### PASSAGE GIVEN

Document Scanning trades as Restore Scan and is based in Peterborough. Its main function is the conversion of hard-copy documents into electronic data. As part of this service, it organises and indexes the electronic versions, enabling its customers to identify and locate their data more efficiently.

 

Secure Shredding and Recycling trades as Restore Shred and is run from Upper Heyford, Oxfordshire, where we have a significant records management operation, and has locations in London and Middlesbrough. Its activities are complementary to our other operations, particularly Records Management and Relocations. We have seen sharply increased volumes through effectively targeted selling and leveraging our Group-wide customer base, with many existing customers of our other businesses switching their secure shredding and recycling to Restore Shred.

 

 

Trading and Operations

 

Trading in Document Management was strong in 2013 with adjusted operating profits increasing by £2.8 million to £10.3 million. Turnover increased from £21.0 million to £27.7 million, partly as a result of the acquisitions made in 2012 and 2013.

### REQUIRED TASK
Reproduce the passage on the document management business word for word, from "Secure Shredding and Recycling trades" to "2012 and 2013.".

### DATASET CONTENT
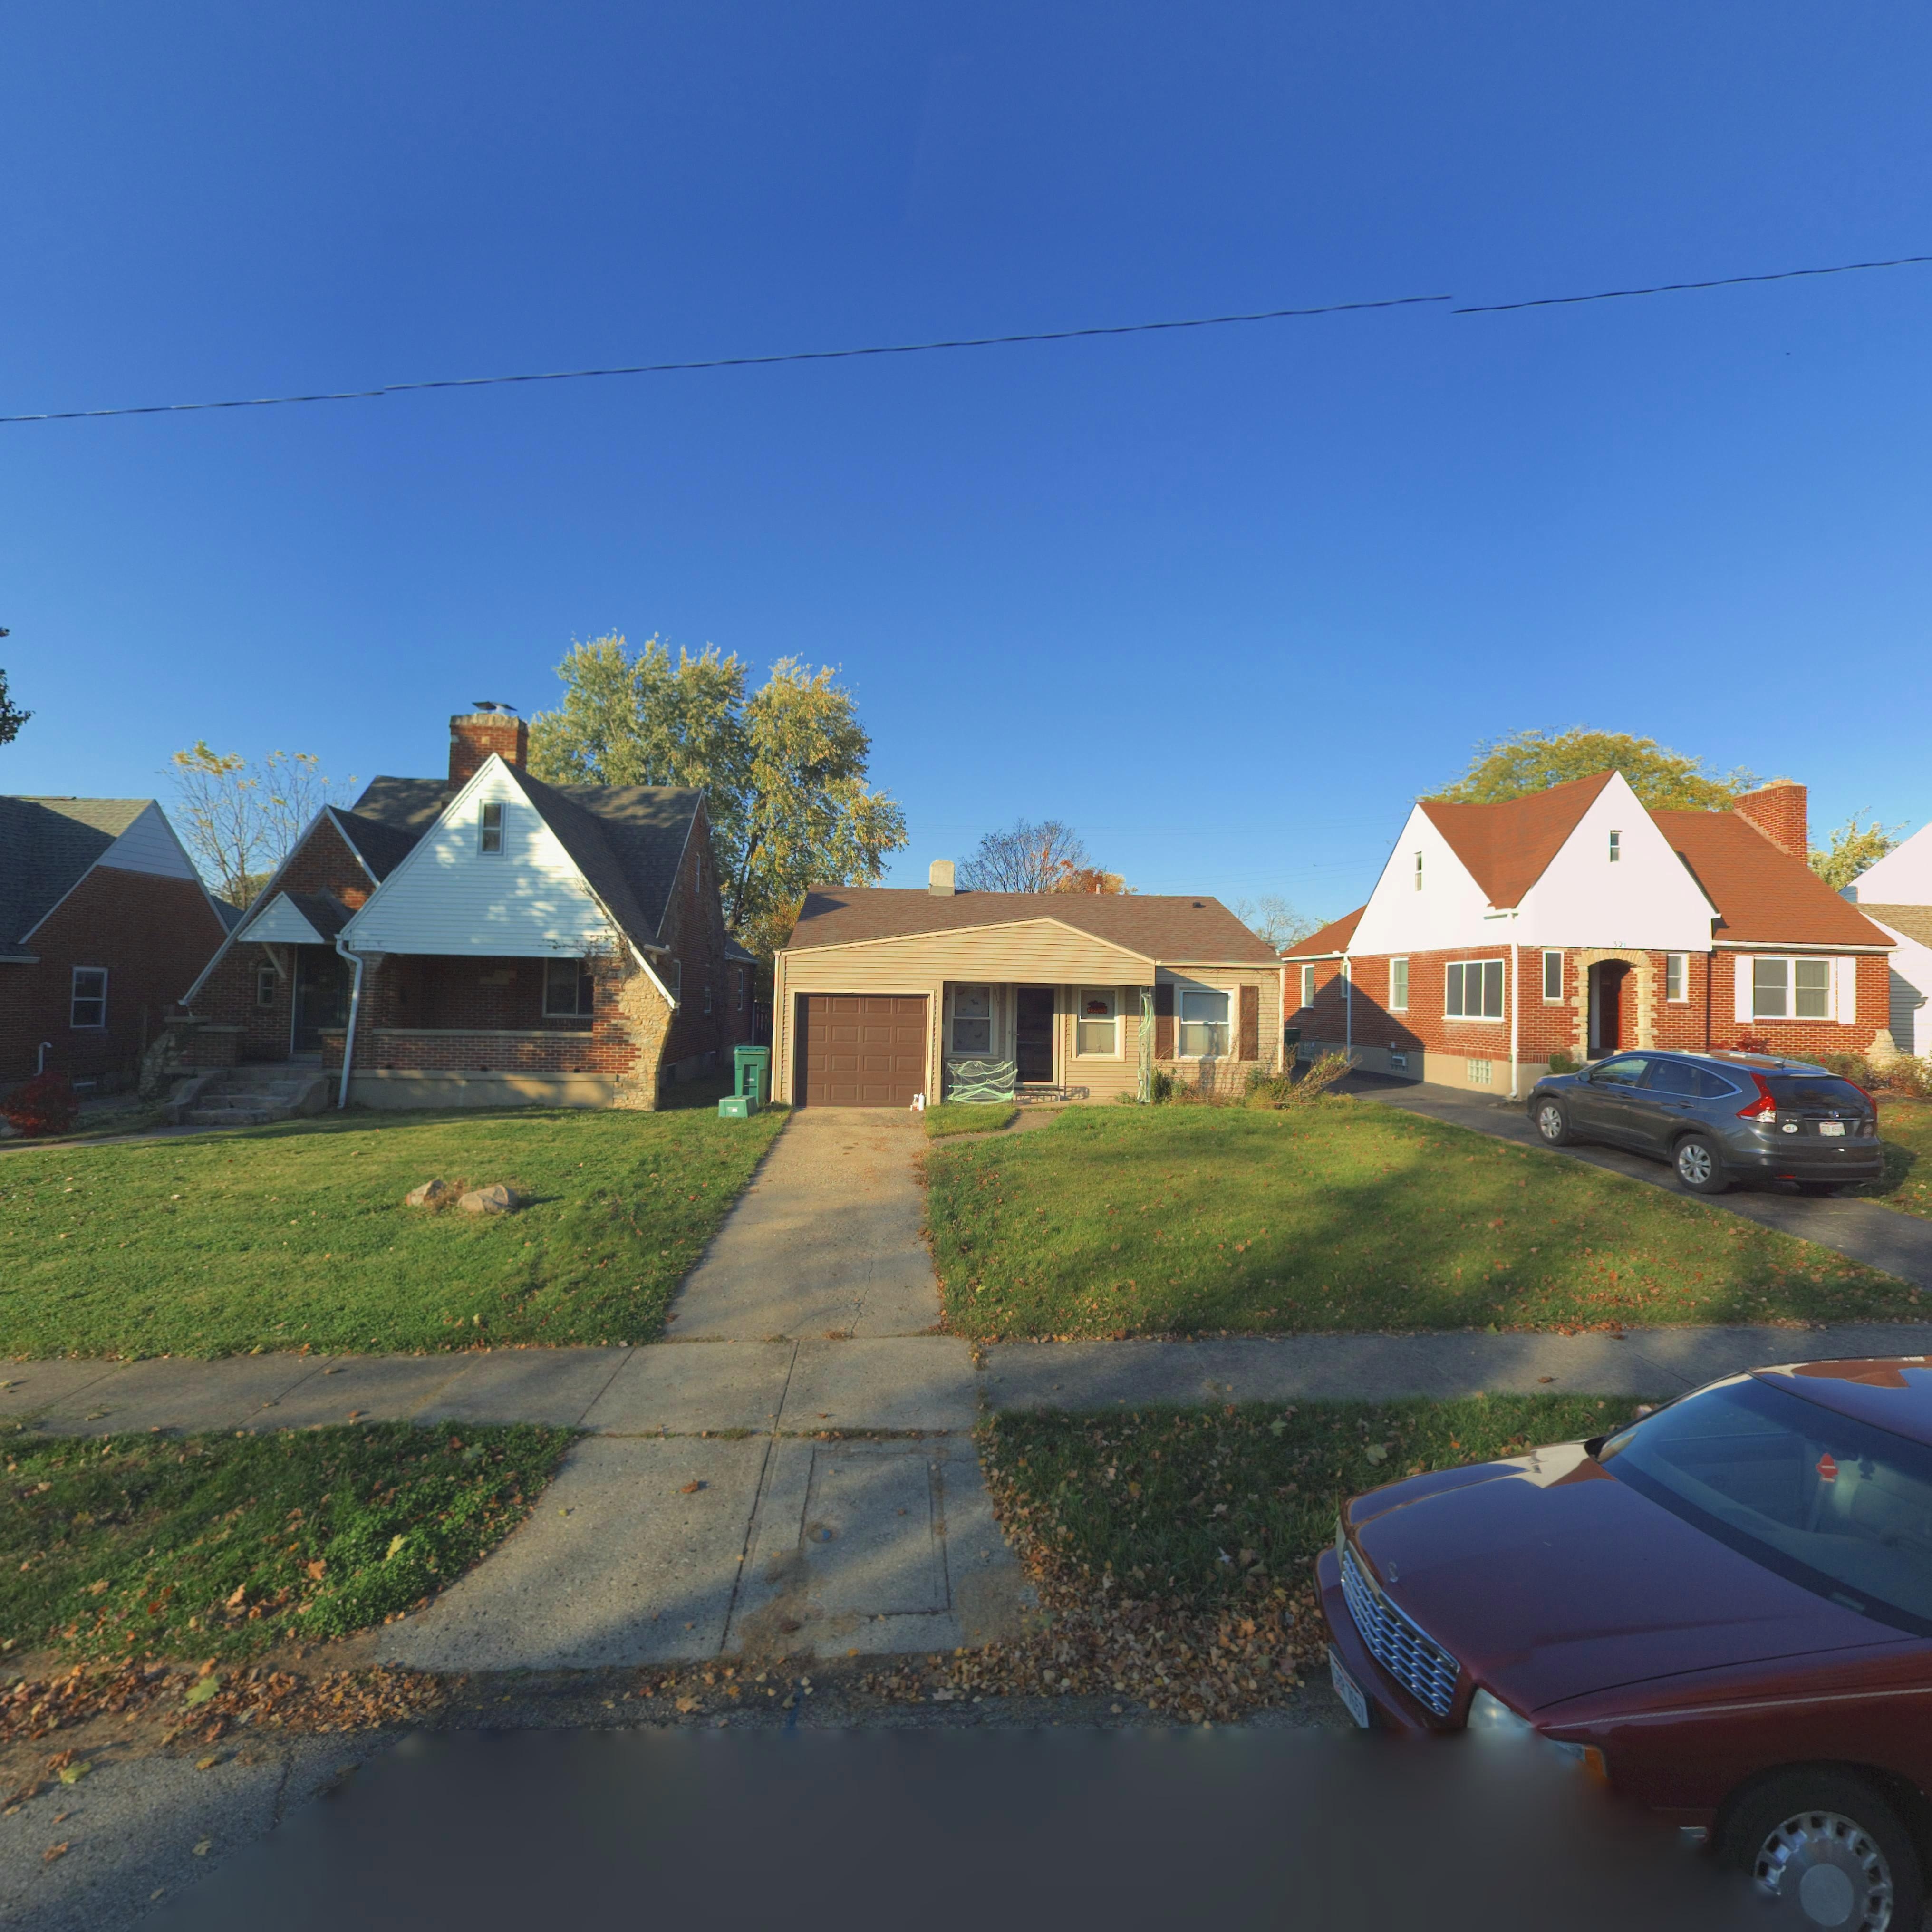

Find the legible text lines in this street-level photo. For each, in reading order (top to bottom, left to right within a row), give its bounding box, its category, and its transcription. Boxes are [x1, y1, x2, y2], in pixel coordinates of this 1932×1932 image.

[1612, 940, 1627, 948] StreetNumber: 321
[993, 988, 1000, 1007] StreetNumber: 317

### OUTPUT OF THE EXERCISE
Secure Shredding and Recycling trades as Restore Shred and is run from Upper Heyford, Oxfordshire, where we have a significant records management operation, and has locations in London and Middlesbrough. Its activities are complementary to our other operations, particularly Records Management and Relocations. We have seen sharply increased volumes through effectively targeted selling and leveraging our Group-wide customer base, with many existing customers of our other businesses switching their secure shredding and recycling to Restore Shred.

 

 

Trading and Operations

 

Trading in Document Management was strong in 2013 with adjusted operating profits increasing by £2.8 million to £10.3 million. Turnover increased from £21.0 million to £27.7 million, partly as a result of the acquisitions made in 2012 and 2013.